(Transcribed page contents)
┄┄┄┄┄┄┄┄┄┄

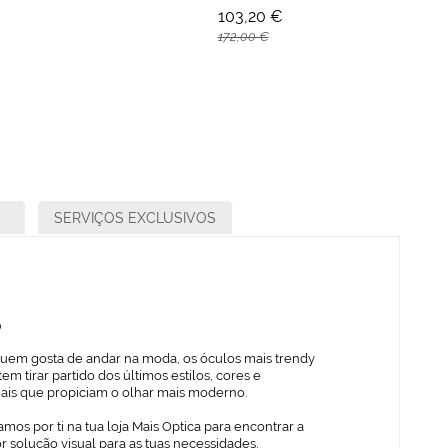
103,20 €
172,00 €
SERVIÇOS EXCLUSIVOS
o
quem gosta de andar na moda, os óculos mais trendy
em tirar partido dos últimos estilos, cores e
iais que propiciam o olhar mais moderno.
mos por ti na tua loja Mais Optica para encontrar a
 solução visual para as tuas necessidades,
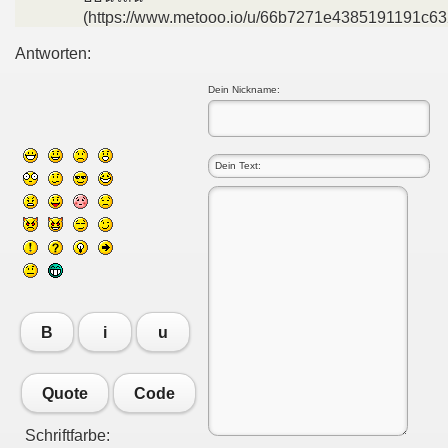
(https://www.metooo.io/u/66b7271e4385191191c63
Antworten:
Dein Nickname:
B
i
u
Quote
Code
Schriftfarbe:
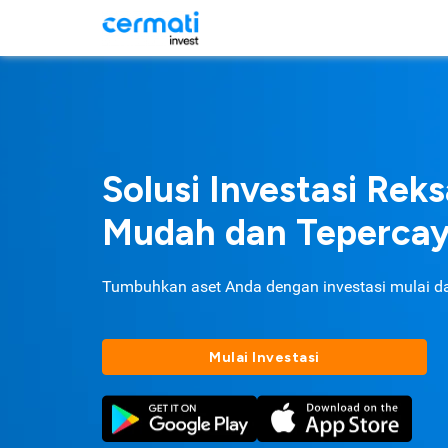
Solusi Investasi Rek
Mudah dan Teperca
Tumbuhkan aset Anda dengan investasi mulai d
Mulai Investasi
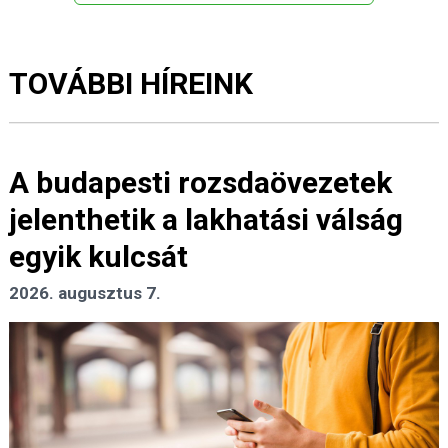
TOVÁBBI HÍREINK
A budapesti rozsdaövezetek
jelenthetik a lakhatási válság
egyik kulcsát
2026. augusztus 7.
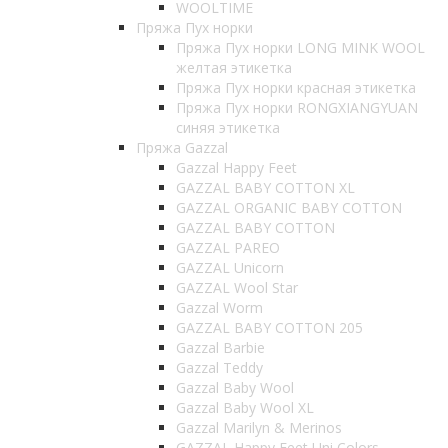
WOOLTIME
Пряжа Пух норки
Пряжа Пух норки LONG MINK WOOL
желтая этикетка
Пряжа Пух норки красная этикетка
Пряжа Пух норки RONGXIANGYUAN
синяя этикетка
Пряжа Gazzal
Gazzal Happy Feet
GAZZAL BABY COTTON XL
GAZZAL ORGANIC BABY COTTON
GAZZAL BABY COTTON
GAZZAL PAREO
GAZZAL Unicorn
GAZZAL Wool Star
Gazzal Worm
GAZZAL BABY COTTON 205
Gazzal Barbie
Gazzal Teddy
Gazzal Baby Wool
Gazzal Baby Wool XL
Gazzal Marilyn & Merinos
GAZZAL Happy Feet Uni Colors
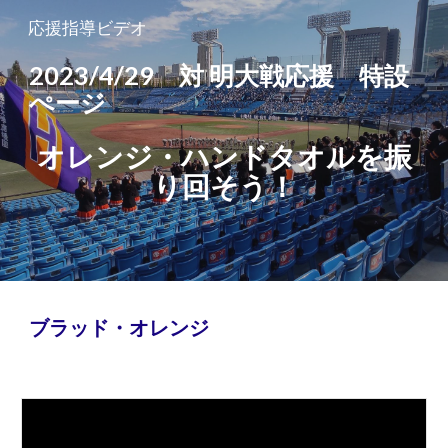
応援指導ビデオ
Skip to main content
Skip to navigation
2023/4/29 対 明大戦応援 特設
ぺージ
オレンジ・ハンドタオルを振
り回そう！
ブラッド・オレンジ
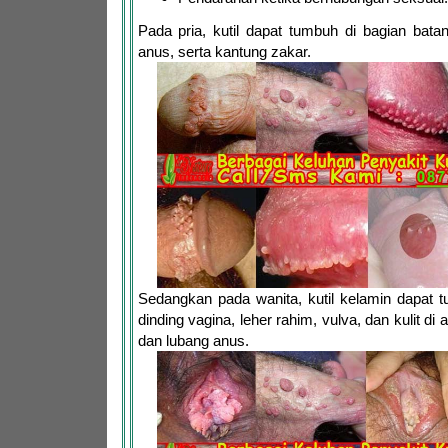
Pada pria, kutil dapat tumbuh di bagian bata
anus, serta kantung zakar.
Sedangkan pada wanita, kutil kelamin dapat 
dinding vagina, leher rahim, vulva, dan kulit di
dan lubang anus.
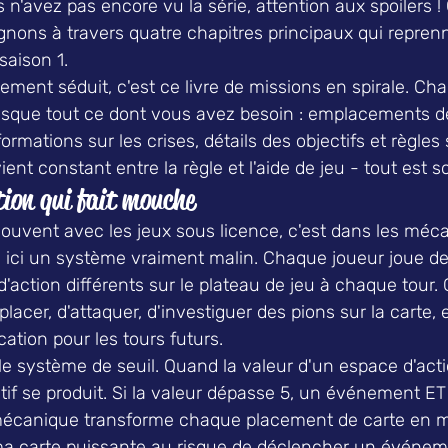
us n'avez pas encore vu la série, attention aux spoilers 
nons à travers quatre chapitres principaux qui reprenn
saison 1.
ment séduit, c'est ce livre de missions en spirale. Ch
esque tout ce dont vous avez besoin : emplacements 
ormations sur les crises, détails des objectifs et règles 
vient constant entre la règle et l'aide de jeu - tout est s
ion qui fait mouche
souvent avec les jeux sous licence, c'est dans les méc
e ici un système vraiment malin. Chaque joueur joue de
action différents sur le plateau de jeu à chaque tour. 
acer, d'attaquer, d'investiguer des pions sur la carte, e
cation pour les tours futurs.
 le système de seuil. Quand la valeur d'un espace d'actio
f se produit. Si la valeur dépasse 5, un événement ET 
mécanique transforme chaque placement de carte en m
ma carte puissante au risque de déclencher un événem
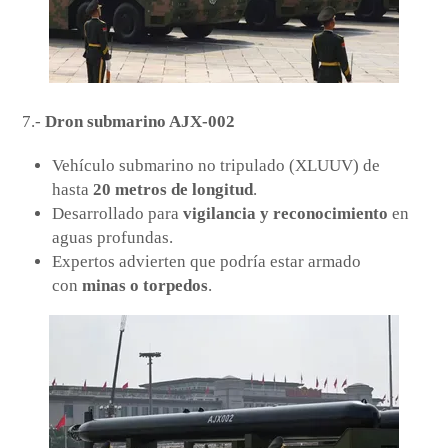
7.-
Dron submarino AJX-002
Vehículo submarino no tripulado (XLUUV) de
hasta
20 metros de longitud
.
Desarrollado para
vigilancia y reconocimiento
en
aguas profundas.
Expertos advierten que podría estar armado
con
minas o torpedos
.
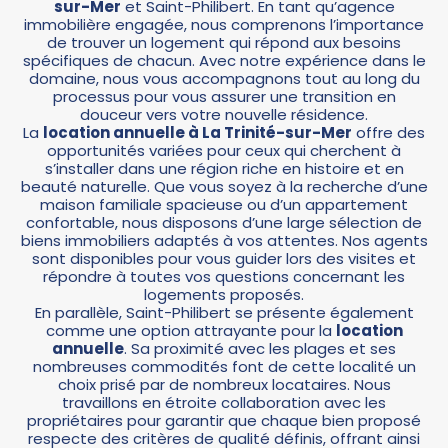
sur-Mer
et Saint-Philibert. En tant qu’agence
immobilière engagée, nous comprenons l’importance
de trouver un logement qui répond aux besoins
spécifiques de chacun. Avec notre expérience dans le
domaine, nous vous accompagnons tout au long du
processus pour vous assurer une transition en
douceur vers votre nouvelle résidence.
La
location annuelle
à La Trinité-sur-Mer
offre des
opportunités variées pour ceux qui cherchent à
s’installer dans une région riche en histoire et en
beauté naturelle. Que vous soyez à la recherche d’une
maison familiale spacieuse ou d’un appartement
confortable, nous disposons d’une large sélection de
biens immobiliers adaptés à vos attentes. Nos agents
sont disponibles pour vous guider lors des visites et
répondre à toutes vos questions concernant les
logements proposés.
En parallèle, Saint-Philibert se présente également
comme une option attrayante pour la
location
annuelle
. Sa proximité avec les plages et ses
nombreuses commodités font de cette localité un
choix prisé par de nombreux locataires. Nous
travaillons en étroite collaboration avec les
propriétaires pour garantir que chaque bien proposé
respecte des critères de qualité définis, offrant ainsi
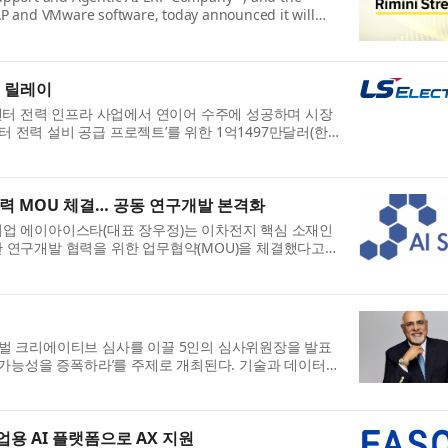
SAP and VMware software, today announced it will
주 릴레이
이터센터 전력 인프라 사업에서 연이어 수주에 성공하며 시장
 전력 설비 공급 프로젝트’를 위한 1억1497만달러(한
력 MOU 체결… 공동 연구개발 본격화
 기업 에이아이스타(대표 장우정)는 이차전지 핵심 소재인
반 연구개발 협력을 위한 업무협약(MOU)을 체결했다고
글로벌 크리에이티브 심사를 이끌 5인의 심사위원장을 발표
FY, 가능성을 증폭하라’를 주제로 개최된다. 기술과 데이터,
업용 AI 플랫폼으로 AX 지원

┄┄┄┄┄┄┄┄┄┄

Directive — Above are some entries. Restate word for word the lines from the one holding "желтая этикетка" through the one holding "e ici un système", but not the pictures.

Solution to the problem —
желтая этикетка
Пряжа Пух норки красная этикетка
Пряжа Пух норки RONGXIANGYUAN
синяя этикетка
Пряжа Gazzal
Gazzal Happy Feet
GAZZAL BABY COTTON XL
GAZZAL ORGANIC BABY COTTON
GAZZAL BABY COTTON
GAZZAL PAREO
GAZZAL Unicorn
GAZZAL Wool Star
Gazzal Worm
GAZZAL BABY COTTON 205
Gazzal Barbie
Gazzal Teddy
Gazzal Baby Wool
Gazzal Baby Wool XL
Gazzal Marilyn & Merinos
GAZZAL Happy Feet Uni Colors
応援指導ビデオ
Skip to main content
Skip to navigation
2023/4/29 対 明大戦応援 特設
ぺージ
オレンジ・ハンドタオルを振
り回そう！
ブラッド・オレンジ
Pada pria, kutil dapat tumbuh di bagian bata
anus, serta kantung zakar.
Sedangkan pada wanita, kutil kelamin dapat 
dinding vagina, leher rahim, vulva, dan kulit di
dan lubang anus.
us n'avez pas encore vu la série, attention aux spoilers 
nons à travers quatre chapitres principaux qui reprenn
saison 1.
ment séduit, c'est ce livre de missions en spirale. Ch
esque tout ce dont vous avez besoin : emplacements 
ormations sur les crises, détails des objectifs et règles 
vient constant entre la règle et l'aide de jeu - tout est s
ion qui fait mouche
souvent avec les jeux sous licence, c'est dans les méc
e ici un système vraiment malin. Chaque joueur joue de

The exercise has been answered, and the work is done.